There is a wealth of emerging data that supports the critical role of women in medicine. Women are undisputedly an integral part of the medical community. Female physicians tend to stay in academia longer than their male counterparts. Women assume more teaching roles and play a very direct role in educating future physicians. The patients of female physicians may even have superior outcomes. Female leaders – per objective review of their work and ratings by peers and superiors – were found to be just as, or even more, effective than male leaders. All this data reinforces the importance of women leaders, at all levels, to claim their voices and join the ongoing conversations around us that are influencing patient care and health policy.
The first forays into leadership can be daunting, but women tend to have many skills to leverage for their authentic leadership development. Remember, female leaders rank higher in twelve of sixteen competencies that go into outstanding leadership and tend to be rated as better leaders than their own self-perception. This is also a time of increased awareness of bias. The result should be more intentional mentorship, sponsorship, and equity. Dr. Julie Silver (@JulieSilverMD) recently published #BeEthical – A Call to Healthcare Leaders: Ending Gender Workforce Disparities is an Ethical Imperative to address this need.
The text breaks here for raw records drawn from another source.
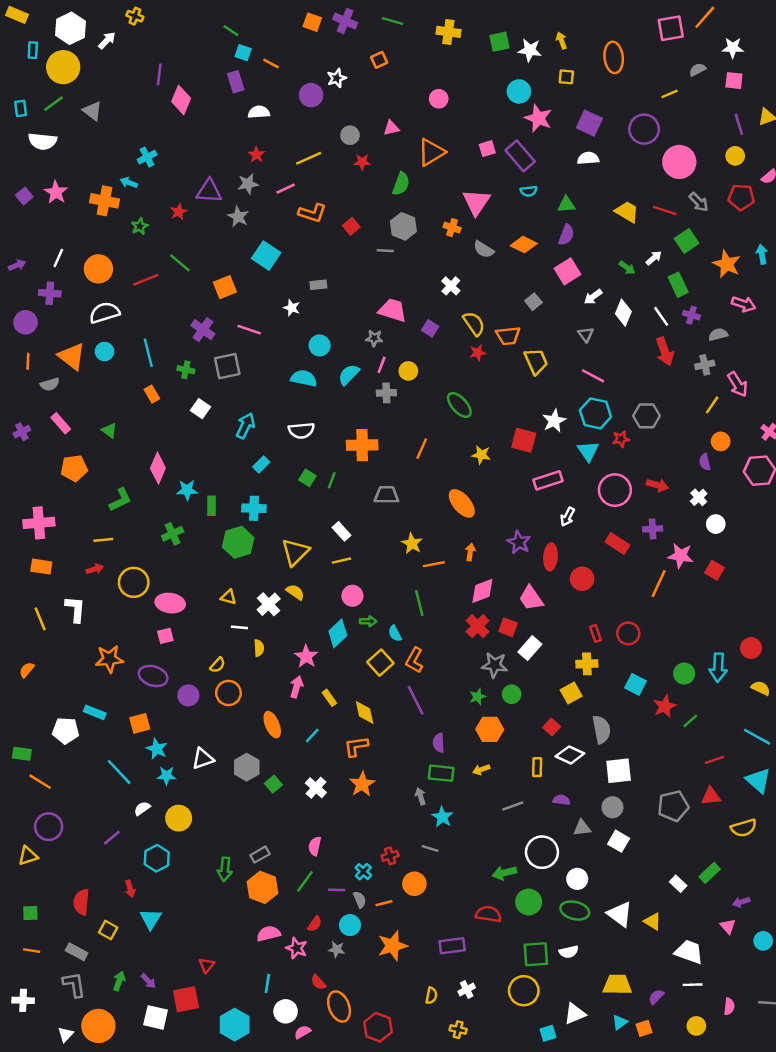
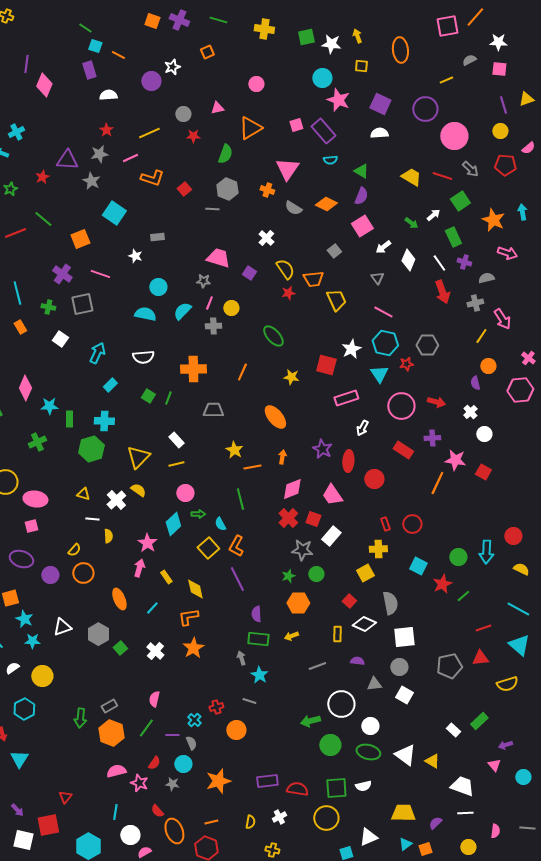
green triangle: (566, 204) -> (361, 171), turned 35
orange line: (384, 903) -> (211, 822), moved
red semicircle: (489, 914) -> (297, 789), moved

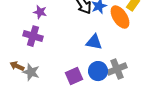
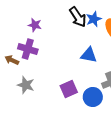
brown arrow: (17, 66) -> (12, 60), moved
blue circle: (98, 71) -> (93, 97), moved

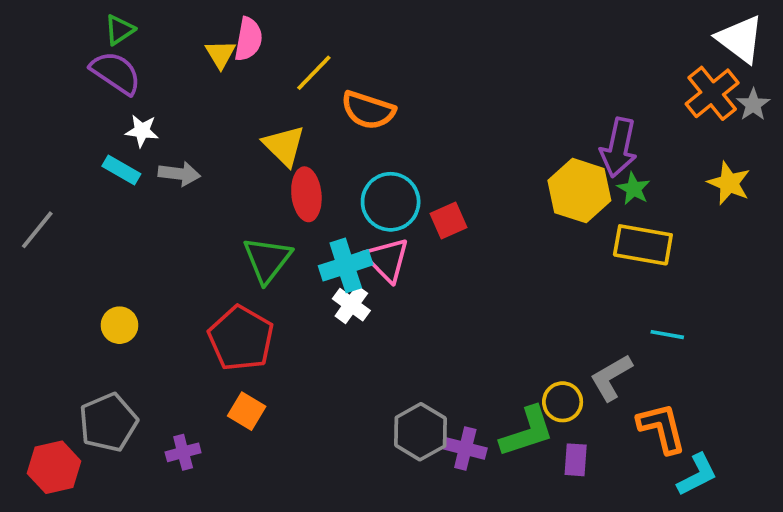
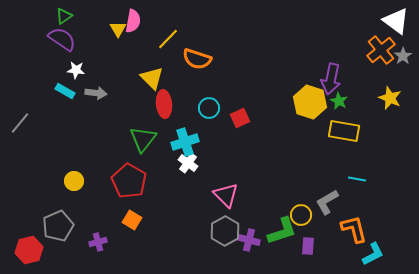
cyan circle: (391, 202) -> (209, 108), size x0.7
pink triangle: (387, 260) -> (226, 195), moved
yellow circle: (119, 325) -> (74, 181), moved

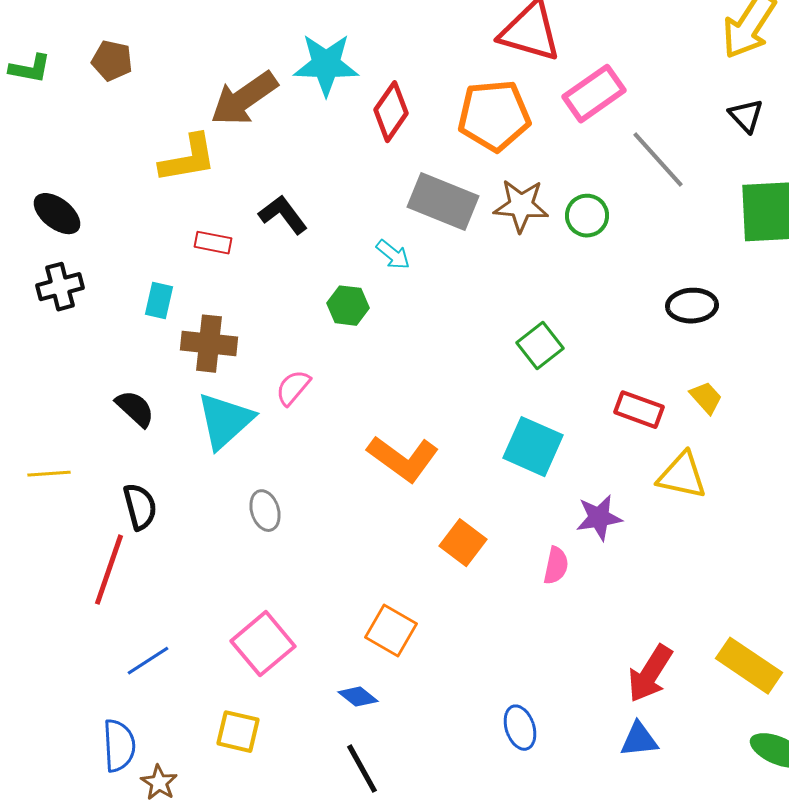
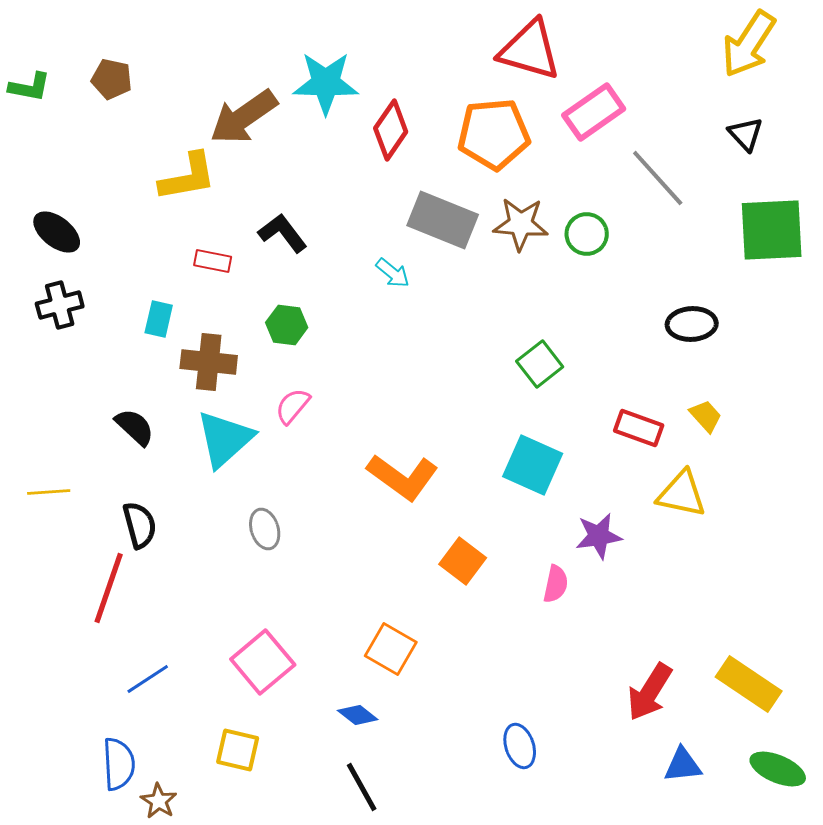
green hexagon: (348, 306) -> (287, 325), moved
blue triangle: (639, 740) -> (683, 765), moved

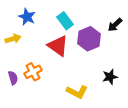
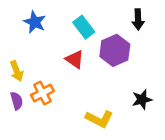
black arrow: (115, 25) -> (138, 19), moved, turned -49
yellow arrow: (13, 39) -> (17, 71), moved, turned 84
red triangle: (58, 46) -> (75, 59), size x0.7

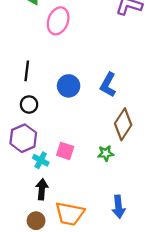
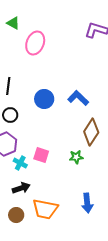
blue L-shape: (108, 85) -> (78, 98), turned 105
black arrow: (42, 189) -> (21, 188), turned 66

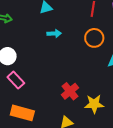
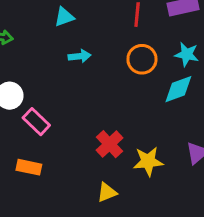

It is a wonderful primer combating an unfortunate reality – i.e. “gender disparities are discouraging women from reaching their full professional potentials” and “traditional approaches to achievement of gender equity have not worked” – with concrete strategies.5
In short, women belong in leadership. While there is plenty of discouraging data out there as well, it’s important to know this information, as we must continue to make forward progress and not allow our responses to come from a place of negativity. How do you claim your voice and place as a leader? What strategies in real life have been most helpful for you and your ability to amplify the voices of the women physicians around you? Looking forward to continuing the conversation during the AWS tweet chat!
Join @WomenSurgeons, Dr. Rebecca Minter (@MinterWiscSurg) and Dr. Kim Templeton (@KimTempleton3) on Monday, November 19th at 8PM EST to discuss leadership skills in surgery. Look for questions from the @WomenSurgeons handle and follow #AWSchat. Check out a prior article by Dr. Heather Yeo on how to participate in a tweetchat. See you there!
Jennifer A. Villwock (twitter: @docwock) is an otolaryngologist and assistant professor at the University of Kansas Medical Center. Dr. Villwock completed fellowship training in Rhinology and Skull Base Surgery. She also serves as the Section Chief for Otolaryngology at the Kansas City Veterans Affairs Hospital. Dr. Villwock is passionate about physician leadership development, medical education, and population health. She is on the editorial boards of ENTtoday, the Otolaryngology-Head and Neck Surgery Journal, and is the Assistant Editor for Visual Abstracts of the Laryngoscope Investigative Otolaryngology journal. Outside of work, Dr. Villwock enjoys sewing dresses for her 4 year old daughter and spending time at home with family.
Our blog is a forum for our members to speak, and as such, statements made here represent the opinions of the author and are not necessarily the opinion of the Association of Women Surgeons.
I met Jen when she was a resident. Maybe she couldn’t see it in herself, but I (older, maybe a bit wiser) could see the leadership potential in her immediately. Also, her bravery. She had her infant girl strapped to her as she presented her poster. I love the way she’s synthesized the thoughts and fears and self-doubt of many or most of us , and how she encourages us here and in real life.